Source records
BEGIN

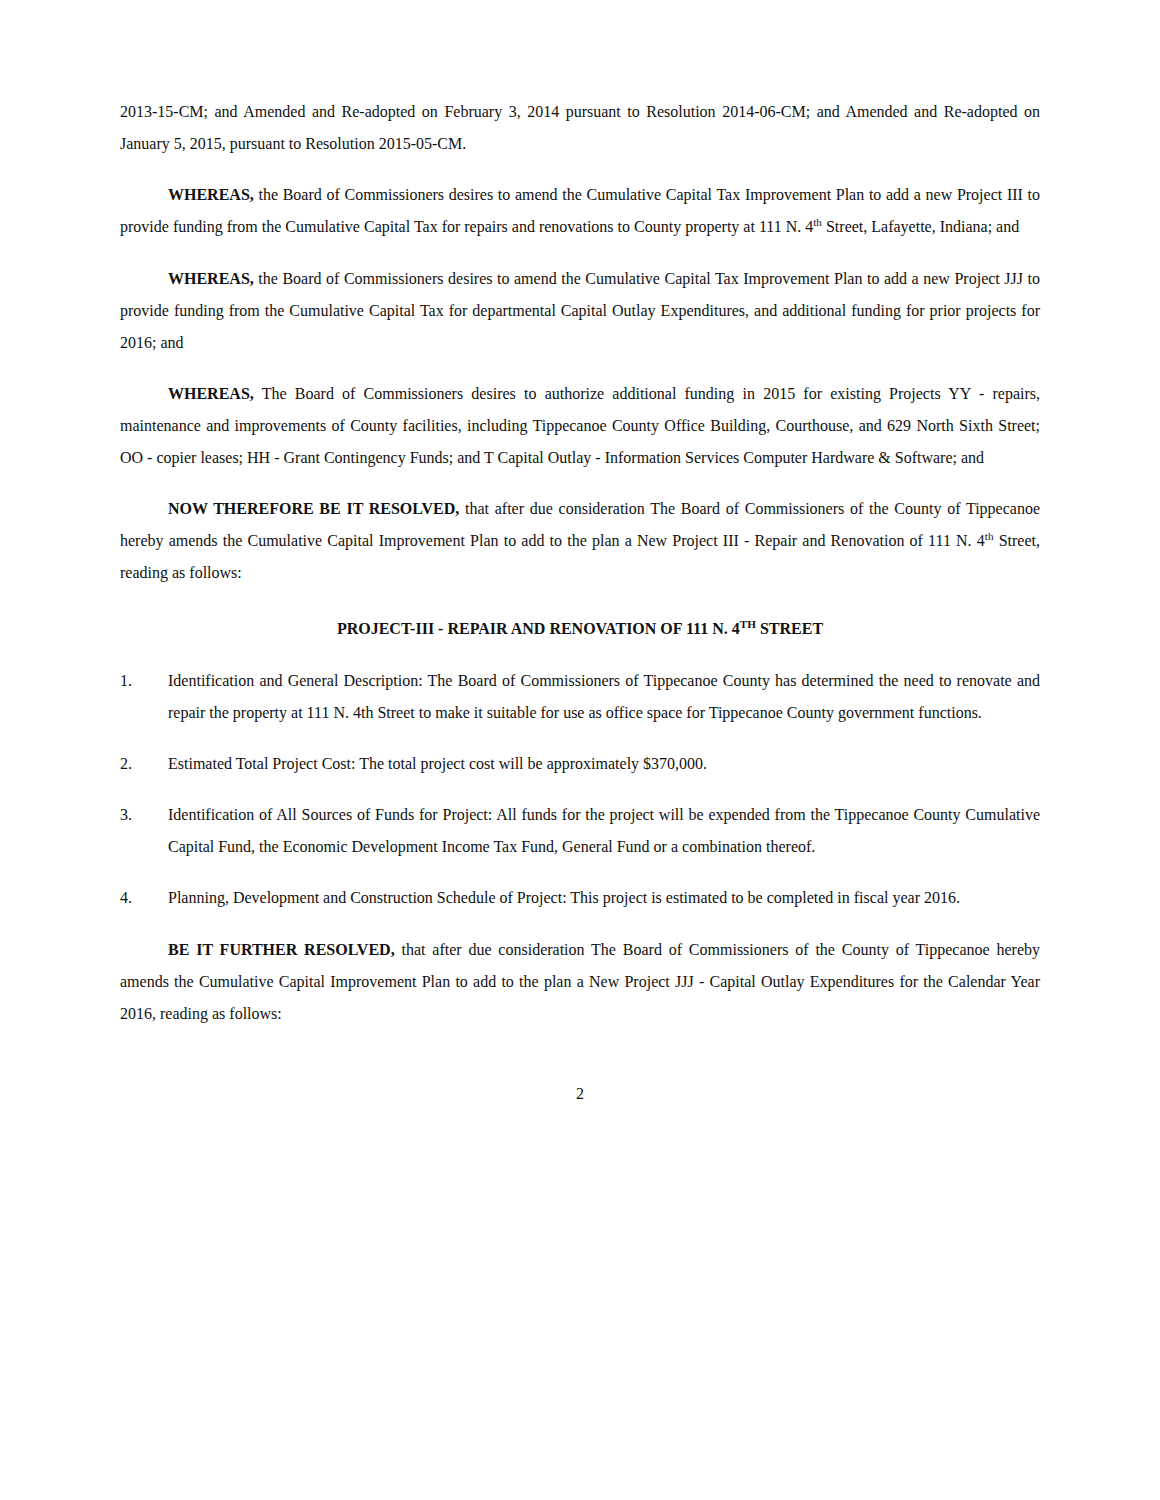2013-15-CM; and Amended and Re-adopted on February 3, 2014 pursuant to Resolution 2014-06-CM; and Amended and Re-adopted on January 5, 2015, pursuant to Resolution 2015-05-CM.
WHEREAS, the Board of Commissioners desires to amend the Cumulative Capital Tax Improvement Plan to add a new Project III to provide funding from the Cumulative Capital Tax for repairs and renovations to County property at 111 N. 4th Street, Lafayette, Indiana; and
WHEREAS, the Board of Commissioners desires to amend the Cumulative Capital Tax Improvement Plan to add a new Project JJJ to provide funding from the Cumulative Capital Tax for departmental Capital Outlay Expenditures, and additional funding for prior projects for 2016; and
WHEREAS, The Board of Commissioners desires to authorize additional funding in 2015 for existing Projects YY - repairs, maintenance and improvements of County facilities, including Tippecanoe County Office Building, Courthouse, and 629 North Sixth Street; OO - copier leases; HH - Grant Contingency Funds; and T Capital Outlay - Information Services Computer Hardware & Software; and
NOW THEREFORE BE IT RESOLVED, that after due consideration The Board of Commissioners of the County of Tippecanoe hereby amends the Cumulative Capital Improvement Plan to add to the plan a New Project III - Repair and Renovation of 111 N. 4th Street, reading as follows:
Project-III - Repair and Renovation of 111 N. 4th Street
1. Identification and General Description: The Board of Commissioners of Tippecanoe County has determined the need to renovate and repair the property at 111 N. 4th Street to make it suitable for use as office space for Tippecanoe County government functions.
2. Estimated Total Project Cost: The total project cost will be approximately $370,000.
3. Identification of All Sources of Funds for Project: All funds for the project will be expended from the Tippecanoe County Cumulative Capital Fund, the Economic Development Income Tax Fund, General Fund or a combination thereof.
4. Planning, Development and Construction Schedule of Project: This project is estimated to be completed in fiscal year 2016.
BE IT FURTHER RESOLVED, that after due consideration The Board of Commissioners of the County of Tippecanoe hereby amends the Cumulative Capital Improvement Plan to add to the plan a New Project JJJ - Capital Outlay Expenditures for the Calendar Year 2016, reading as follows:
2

END
BEGIN

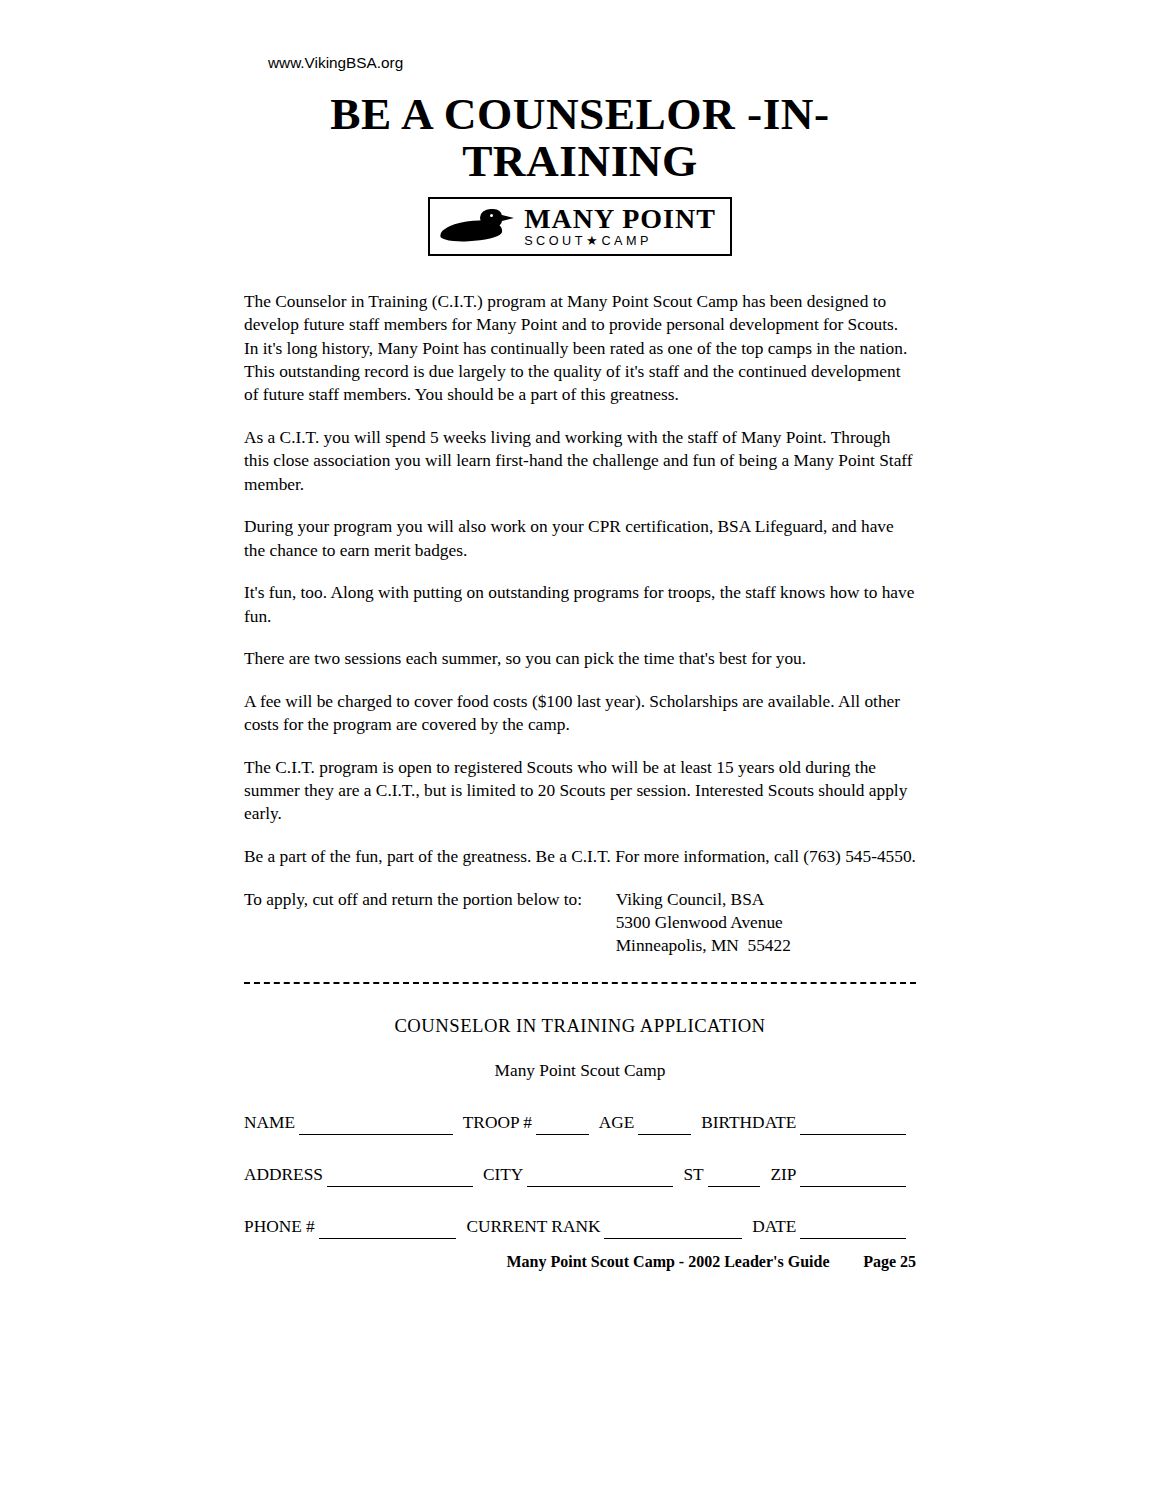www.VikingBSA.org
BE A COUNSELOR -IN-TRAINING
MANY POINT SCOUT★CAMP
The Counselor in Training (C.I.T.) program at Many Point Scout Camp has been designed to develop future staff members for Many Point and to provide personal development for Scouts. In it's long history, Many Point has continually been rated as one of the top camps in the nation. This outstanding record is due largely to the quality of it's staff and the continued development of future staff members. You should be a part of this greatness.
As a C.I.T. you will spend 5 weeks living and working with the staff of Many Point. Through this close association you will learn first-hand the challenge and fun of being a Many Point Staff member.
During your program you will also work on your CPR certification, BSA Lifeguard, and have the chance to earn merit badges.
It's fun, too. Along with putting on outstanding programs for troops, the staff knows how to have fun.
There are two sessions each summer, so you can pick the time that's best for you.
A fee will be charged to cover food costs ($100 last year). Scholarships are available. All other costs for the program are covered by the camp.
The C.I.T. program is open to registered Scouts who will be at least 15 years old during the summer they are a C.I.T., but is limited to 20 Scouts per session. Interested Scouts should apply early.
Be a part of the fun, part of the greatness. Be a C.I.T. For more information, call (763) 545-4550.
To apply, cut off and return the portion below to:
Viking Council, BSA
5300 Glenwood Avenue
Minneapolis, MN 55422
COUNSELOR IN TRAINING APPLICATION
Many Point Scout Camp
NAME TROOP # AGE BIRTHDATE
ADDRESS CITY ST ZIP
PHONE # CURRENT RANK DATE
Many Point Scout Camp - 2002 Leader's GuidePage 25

END

▸ **Required work**
A line belongs in the answer if it contains the word "Expenditures"; copy every such line from the data above.

▸ **Written solution**
WHEREAS, the Board of Commissioners desires to amend the Cumulative Capital Tax Improvement Plan to add a new Project JJJ to provide funding from the Cumulative Capital Tax for departmental Capital Outlay Expenditures, and additional funding for prior projects for 2016; and
BE IT FURTHER RESOLVED, that after due consideration The Board of Commissioners of the County of Tippecanoe hereby amends the Cumulative Capital Improvement Plan to add to the plan a New Project JJJ - Capital Outlay Expenditures for the Calendar Year 2016, reading as follows:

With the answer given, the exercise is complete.